Best-practice scheduling formats InfuseOS can generate on demand

1) The “3-option scheduling” format (fastest for humans)

  • Option A: Day/time (with timezone)
  • Option B: Day/time
  • Option C: Day/time
    Then: “Pick A/B/C and I’ll book it.”

2) The “agenda-first meeting” format (meetings that end on time)

  • Objective (1 line)
  • Topics (3 bullets)
  • Decisions needed (1–2 bullets)
  • Prep (links/tasks)

3) The “batching week” format (less context switching)

  • Theme days (e.g., Mon internal, Tue customer, Wed recruiting)
  • Protected deep work blocks
  • Admin windows

Transparency: current Google Calendar limitations (today)
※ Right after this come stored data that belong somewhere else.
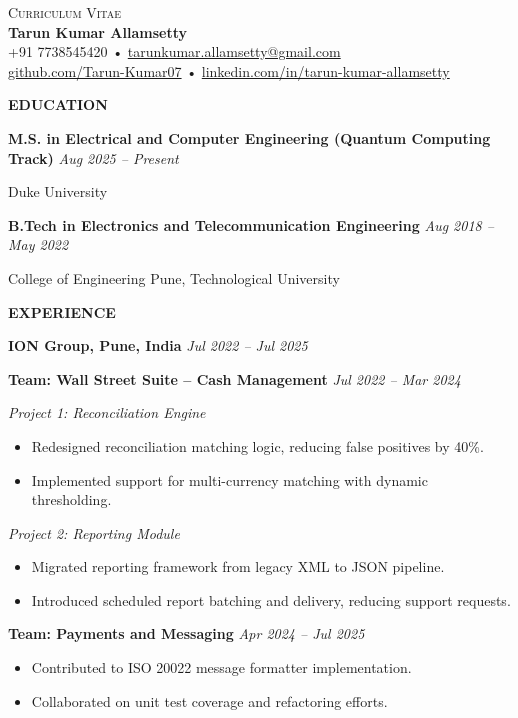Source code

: \documentclass[a4paper,10pt]{article}
\newcommand{\cvHeaderOne}[1]{%
  \vspace*{1.2em}%
  {\noindent\large\textbf{\MakeUppercase{#1}}\par}%
  \vspace*{0.5em}%
}
\newcommand{\cvHeaderTwo}[2]{%
  \vspace{0.8em}%
  \noindent\textbf{\normalsize #1} \hfill \textit{#2}\par%
  \vspace{0.4em}%
}
\newcommand{\cvHeaderThree}[2]{%
  \noindent\textbf{\small #1} \hfill \textit{#2}\par%
  \vspace{0.2em}%
}
\newcommand{\cvHeaderFour}[1]{%
  \textit{#1}%
}
\newcommand{\cvItem}[1]{%
  \noindent\parbox{\dimexpr\linewidth}{#1}\par\vspace{0.4em}%
}
\newenvironment{cvItemList}{%
  \begin{itemize}%
    \setlength{\itemsep}{0.2em}%
    \setlength{\topsep}{0em}%
    \setlength{\partopsep}{0em}%
    \setlength{\parsep}{0em}%
    \setlength{\parskip}{0em}%
}{%
  \end{itemize}%
}
\begin{document}
\begin{center}
  {\large \textsc{Curriculum Vitae}} \\[0.3em]
  {\LARGE \textbf{Tarun Kumar Allamsetty}} \\[0.75em]
  \small
  +91 7738545420 \quad • \quad \href{mailto:tarunkumar.allamsetty@gmail.com}{tarunkumar.allamsetty@gmail.com} \\[0.2em]
  \href{https://github.com/Tarun-Kumar07}{github.com/Tarun-Kumar07} \quad • \quad
  \href{https://www.linkedin.com/in/tarun-kumar-allamsetty}{linkedin.com/in/tarun-kumar-allamsetty}
\end{center}

\vspace{2em}

\cvHeaderOne{Education}

\cvHeaderTwo{M.S. in Electrical and Computer Engineering (Quantum Computing Track)}{Aug 2025 -- Present}
\cvItem{Duke University}

\cvHeaderTwo{B.Tech in Electronics and Telecommunication Engineering}{Aug 2018 -- May 2022}
\cvItem{College of Engineering Pune, Technological University}

\cvHeaderOne{Experience}

\cvHeaderTwo{ION Group, Pune, India}{Jul 2022 -- Jul 2025}

\cvHeaderThree{Team: Wall Street Suite – Cash Management}{Jul 2022 -- Mar 2024}

\cvHeaderFour{Project 1: Reconciliation Engine}

\begin{cvItemList}
  \item Redesigned reconciliation matching logic, reducing false positives by 40\%.
  \item Implemented support for multi-currency matching with dynamic thresholding.
\end{cvItemList}

\cvHeaderFour{Project 2: Reporting Module}

\begin{cvItemList}
  \item Migrated reporting framework from legacy XML to JSON pipeline.
  \item Introduced scheduled report batching and delivery, reducing support requests.
\end{cvItemList}

\cvHeaderThree{Team: Payments and Messaging}{Apr 2024 -- Jul 2025}

\begin{cvItemList}
  \item Contributed to ISO 20022 message formatter implementation.
  \item Collaborated on unit test coverage and refactoring efforts.
\end{cvItemList}
\end{document}

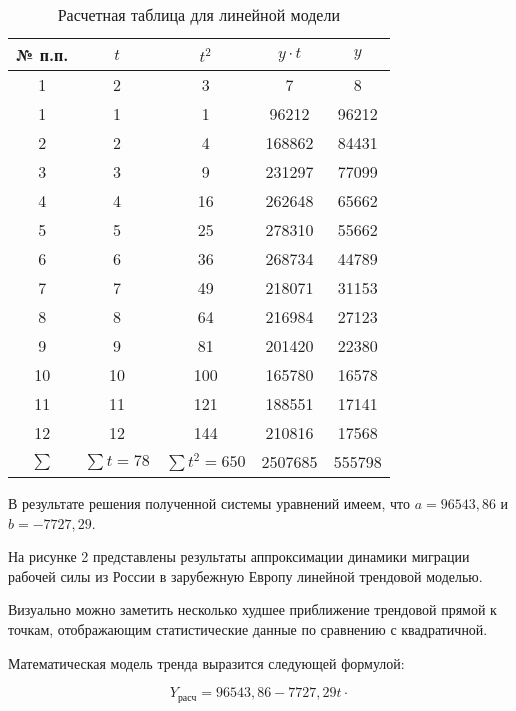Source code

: \documentclass{article}
\begin{document}
\begin{table}[h!]
\centering
\caption{Расчетная таблица для линейной модели}
\begin{tabular}{|c|c|c|c|c|}
\hline
№ п.п. & $t$ & $t^2$ & $y \cdot t$ & $y$ \\ \hline
1 & 2 & 3 & 7 & 8 \\ \hline
1 & 1 & 1 & 96212 & 96212 \\ \hline
2 & 2 & 4 & 168862 & 84431 \\ \hline
3 & 3 & 9 & 231297 & 77099 \\ \hline
4 & 4 & 16 & 262648 & 65662 \\ \hline
5 & 5 & 25 & 278310 & 55662 \\ \hline
6 & 6 & 36 & 268734 & 44789 \\ \hline
7 & 7 & 49 & 218071 & 31153 \\ \hline
8 & 8 & 64 & 216984 & 27123 \\ \hline
9 & 9 & 81 & 201420 & 22380 \\ \hline
10 & 10 & 100 & 165780 & 16578 \\ \hline
11 & 11 & 121 & 188551 & 17141 \\ \hline
12 & 12 & 144 & 210816 & 17568 \\ \hline
$\sum$ & $\sum t = 78$ & $\sum t^2 = 650$ & 2507685 & 555798 \\ \hline
\end{tabular}
\end{table}

\begin{center}
    В результате решения полученной системы уравнений имеем, что 
    \newline $a = 96543,86$ и $b = -7727,29$.    
\end{center}


\newpage


\newline На рисунке 2 представлены результаты аппроксимации динамики миграции рабочей силы из России в зарубежную Европу линейной трендовой моделью.

\newline Визуально можно заметить несколько худшее приближение трендовой прямой к точкам, отображающим статистические данные по сравнению с квадратичной.

\newline Математическая модель тренда выразится следующей формулой:

\begin{equation*}
    Y_{расч} = 96543,86 - 7727,29t \cdot
\end{equation*}    
\end{document}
Our current Google Calendar integration is focused on listing events, reading details, creating/updating events, and finding free time.

Supported today

  • View your schedule (list events)
  • Pull event details
  • Create new events
  • Update existing events (reschedule/edit)
  • Find free time slots that match constraints

Not currently exposed (yet)

Depending on your desired workflow, here are common calendar actions that are not part of the current tool surface in this build:

  • Deleting/canceling events (vs. updating/rescheduling)
  • RSVP/accept/decline meeting invites
  • Advanced recurring rules management (beyond creating explicit blocks you approve)
  • Conference link creation/management and deep meeting settings (where applicable)
  • Bulk operations (“update 20 events at once”) without a confirm step

We keep it execution-focused and safe: inspect → propose → apply.

Why this matters: time is the most expensive workflow in your company

Most teams buy “automation” and still lose hours to scheduling. InfuseOS treats scheduling as an outcome:

You say what you want. We find time, book it, and keep your calendar coherent.